[TASK OBJECTIVE]: Write only the number of lines below in which "Clinic" occurs.

[SUPPLIED INFORMATION]:
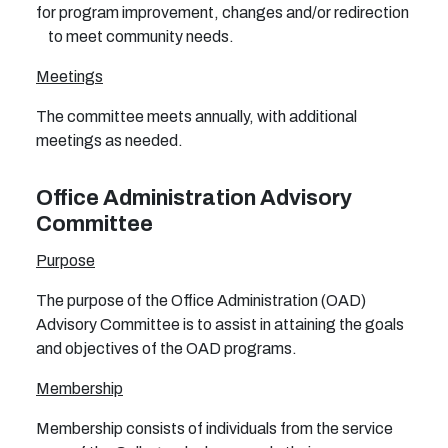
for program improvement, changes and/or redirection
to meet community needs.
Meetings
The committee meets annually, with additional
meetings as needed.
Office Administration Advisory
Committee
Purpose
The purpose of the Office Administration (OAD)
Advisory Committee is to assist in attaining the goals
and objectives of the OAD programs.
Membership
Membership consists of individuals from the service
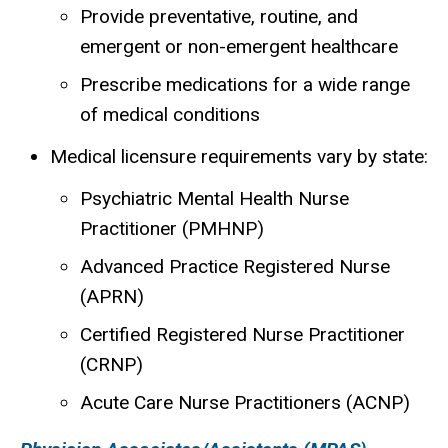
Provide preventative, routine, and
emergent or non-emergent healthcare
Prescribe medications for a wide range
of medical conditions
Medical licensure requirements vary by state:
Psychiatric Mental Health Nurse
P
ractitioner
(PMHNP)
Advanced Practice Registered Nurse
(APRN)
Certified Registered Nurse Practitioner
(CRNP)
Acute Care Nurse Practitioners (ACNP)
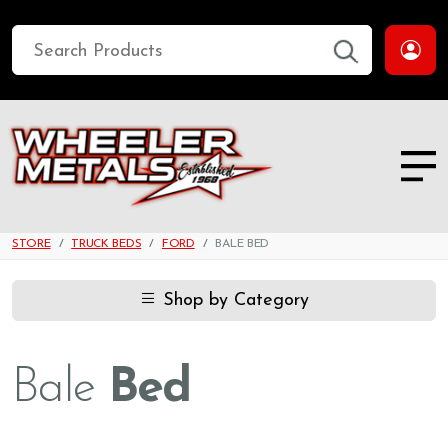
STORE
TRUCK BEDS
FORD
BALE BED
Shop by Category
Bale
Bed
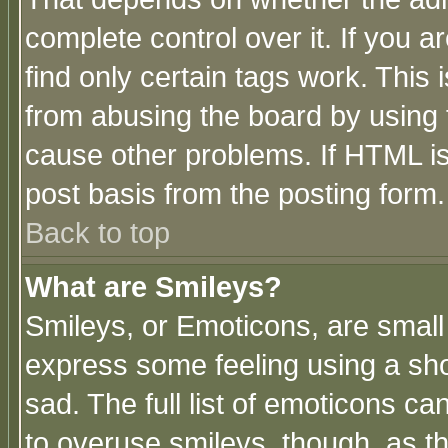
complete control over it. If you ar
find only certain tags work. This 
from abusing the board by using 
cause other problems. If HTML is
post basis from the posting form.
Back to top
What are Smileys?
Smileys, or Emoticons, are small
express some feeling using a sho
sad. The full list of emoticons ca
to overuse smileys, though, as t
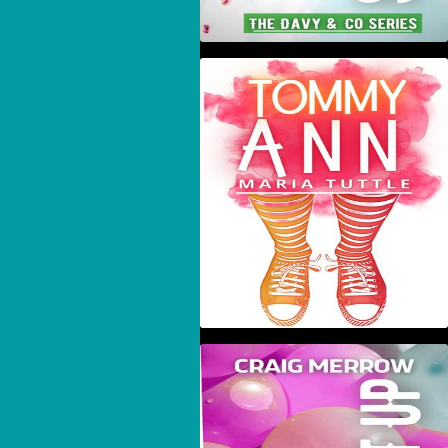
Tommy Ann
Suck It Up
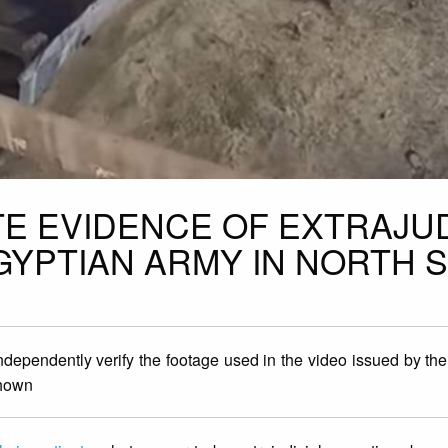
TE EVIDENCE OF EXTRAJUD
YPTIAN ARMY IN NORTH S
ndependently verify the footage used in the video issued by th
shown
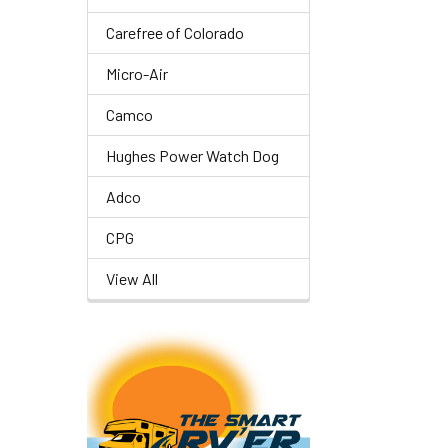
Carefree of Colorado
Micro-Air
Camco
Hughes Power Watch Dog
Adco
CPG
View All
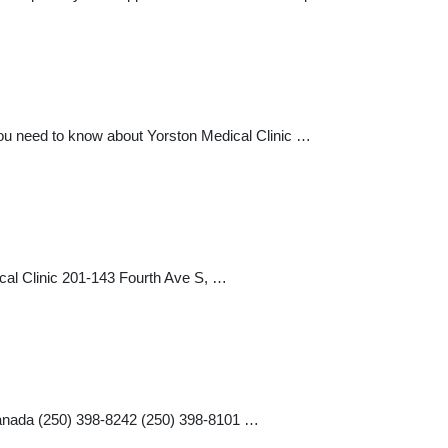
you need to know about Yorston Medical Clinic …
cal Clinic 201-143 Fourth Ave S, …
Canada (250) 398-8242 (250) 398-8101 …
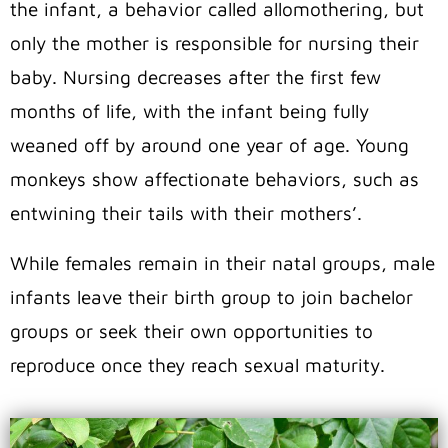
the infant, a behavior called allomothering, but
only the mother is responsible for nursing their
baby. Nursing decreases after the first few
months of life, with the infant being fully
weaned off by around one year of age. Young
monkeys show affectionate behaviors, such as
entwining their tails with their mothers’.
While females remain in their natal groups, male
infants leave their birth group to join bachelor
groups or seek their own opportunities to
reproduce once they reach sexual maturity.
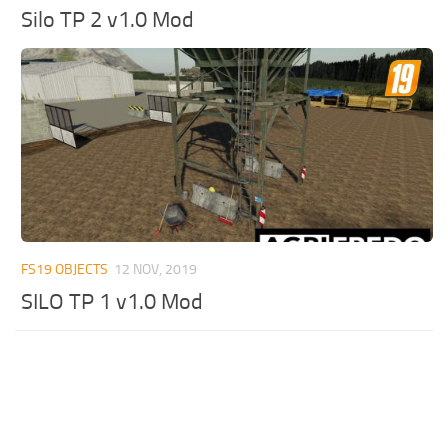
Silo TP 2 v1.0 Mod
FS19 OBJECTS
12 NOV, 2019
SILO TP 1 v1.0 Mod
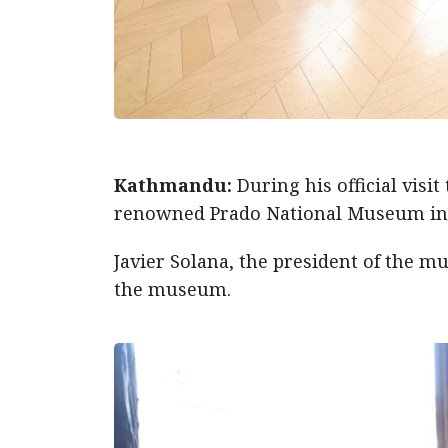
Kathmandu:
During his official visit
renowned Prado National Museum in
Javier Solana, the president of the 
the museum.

...

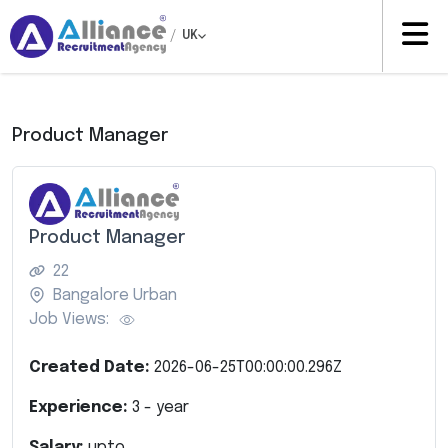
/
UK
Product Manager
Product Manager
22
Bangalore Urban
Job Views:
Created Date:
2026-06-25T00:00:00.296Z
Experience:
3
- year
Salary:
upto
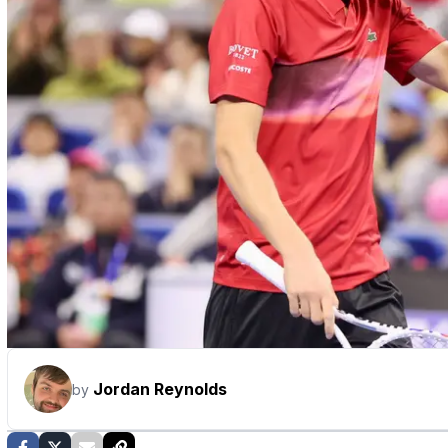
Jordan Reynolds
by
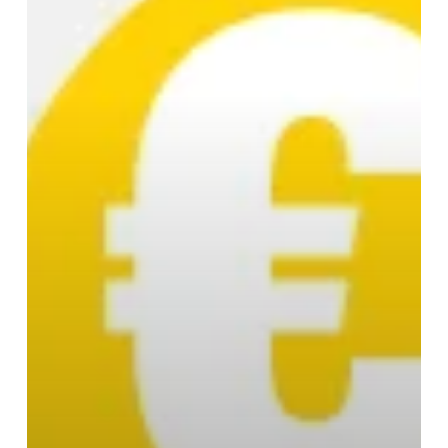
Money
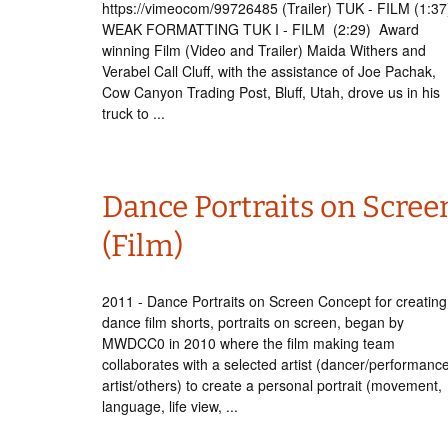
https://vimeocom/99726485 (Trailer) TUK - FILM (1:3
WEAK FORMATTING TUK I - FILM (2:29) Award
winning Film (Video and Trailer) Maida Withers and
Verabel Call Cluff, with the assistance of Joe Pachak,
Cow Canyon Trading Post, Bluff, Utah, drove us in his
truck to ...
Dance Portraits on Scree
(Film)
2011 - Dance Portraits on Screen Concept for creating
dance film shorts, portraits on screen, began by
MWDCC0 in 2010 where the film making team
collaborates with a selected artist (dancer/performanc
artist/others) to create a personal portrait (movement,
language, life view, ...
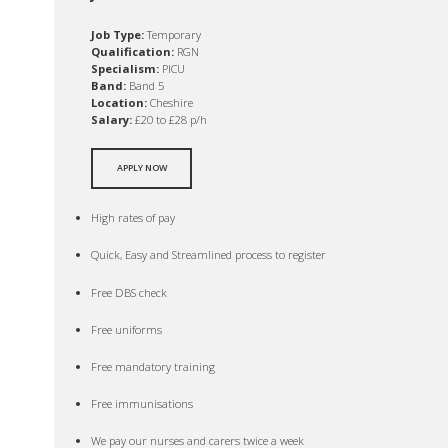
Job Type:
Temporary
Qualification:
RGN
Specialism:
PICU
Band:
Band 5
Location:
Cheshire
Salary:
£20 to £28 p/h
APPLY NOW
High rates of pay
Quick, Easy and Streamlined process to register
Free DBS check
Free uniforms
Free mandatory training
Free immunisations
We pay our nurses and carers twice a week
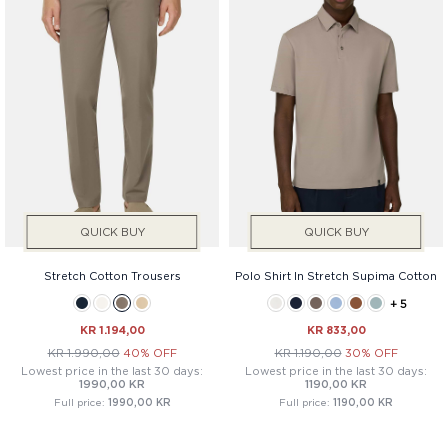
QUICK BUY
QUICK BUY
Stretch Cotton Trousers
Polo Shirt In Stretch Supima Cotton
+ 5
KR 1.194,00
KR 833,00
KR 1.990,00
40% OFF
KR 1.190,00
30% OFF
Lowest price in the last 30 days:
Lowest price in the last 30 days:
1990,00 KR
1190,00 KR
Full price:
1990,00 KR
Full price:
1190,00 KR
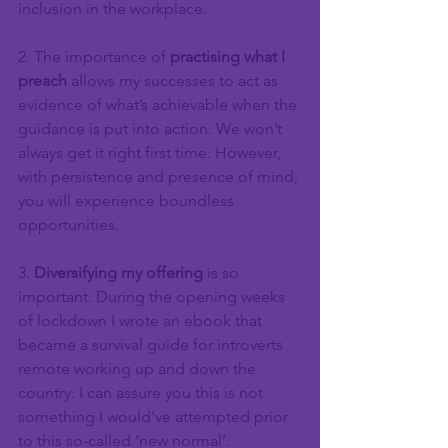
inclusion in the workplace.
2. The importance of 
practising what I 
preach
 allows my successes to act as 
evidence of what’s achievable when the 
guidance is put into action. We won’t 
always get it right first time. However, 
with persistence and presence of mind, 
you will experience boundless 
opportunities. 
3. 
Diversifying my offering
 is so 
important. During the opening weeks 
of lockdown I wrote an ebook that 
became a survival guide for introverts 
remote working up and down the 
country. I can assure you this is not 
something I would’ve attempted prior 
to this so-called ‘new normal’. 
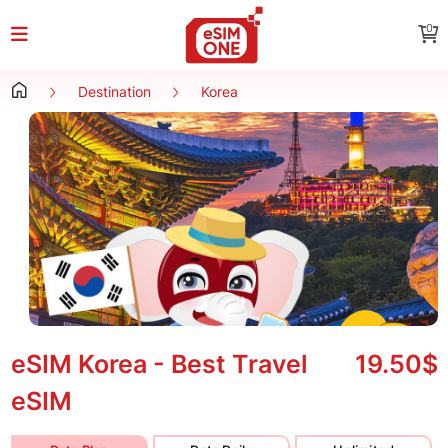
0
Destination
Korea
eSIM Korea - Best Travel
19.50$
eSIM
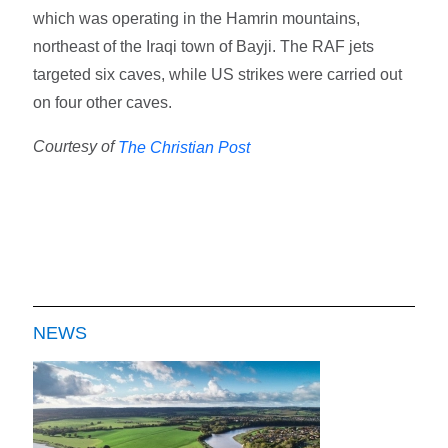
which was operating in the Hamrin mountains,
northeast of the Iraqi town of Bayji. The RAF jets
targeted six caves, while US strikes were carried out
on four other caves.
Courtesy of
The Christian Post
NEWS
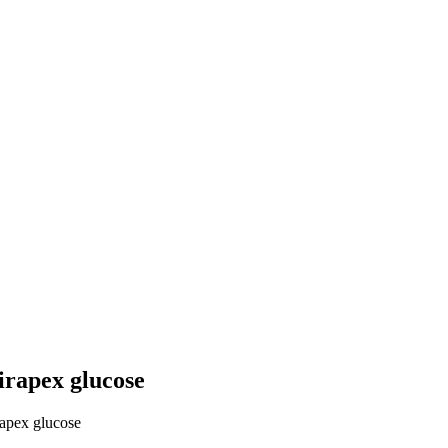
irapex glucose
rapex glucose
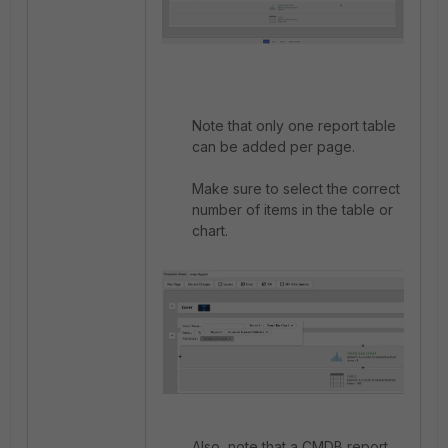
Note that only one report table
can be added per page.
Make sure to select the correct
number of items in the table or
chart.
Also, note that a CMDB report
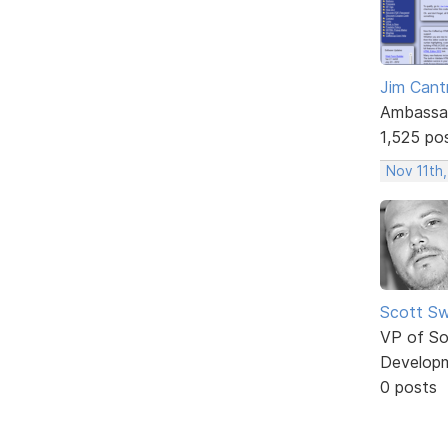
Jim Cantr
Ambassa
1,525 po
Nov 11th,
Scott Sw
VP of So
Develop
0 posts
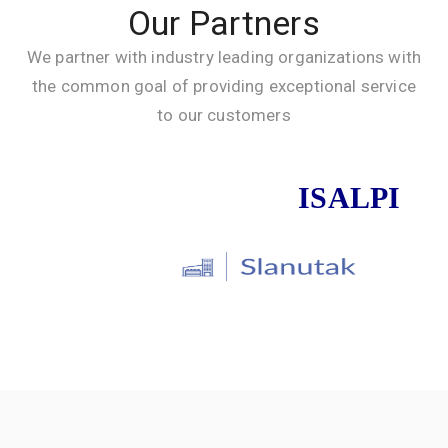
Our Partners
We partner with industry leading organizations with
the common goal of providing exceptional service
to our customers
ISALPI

[RESULT OF THE TASK]: 2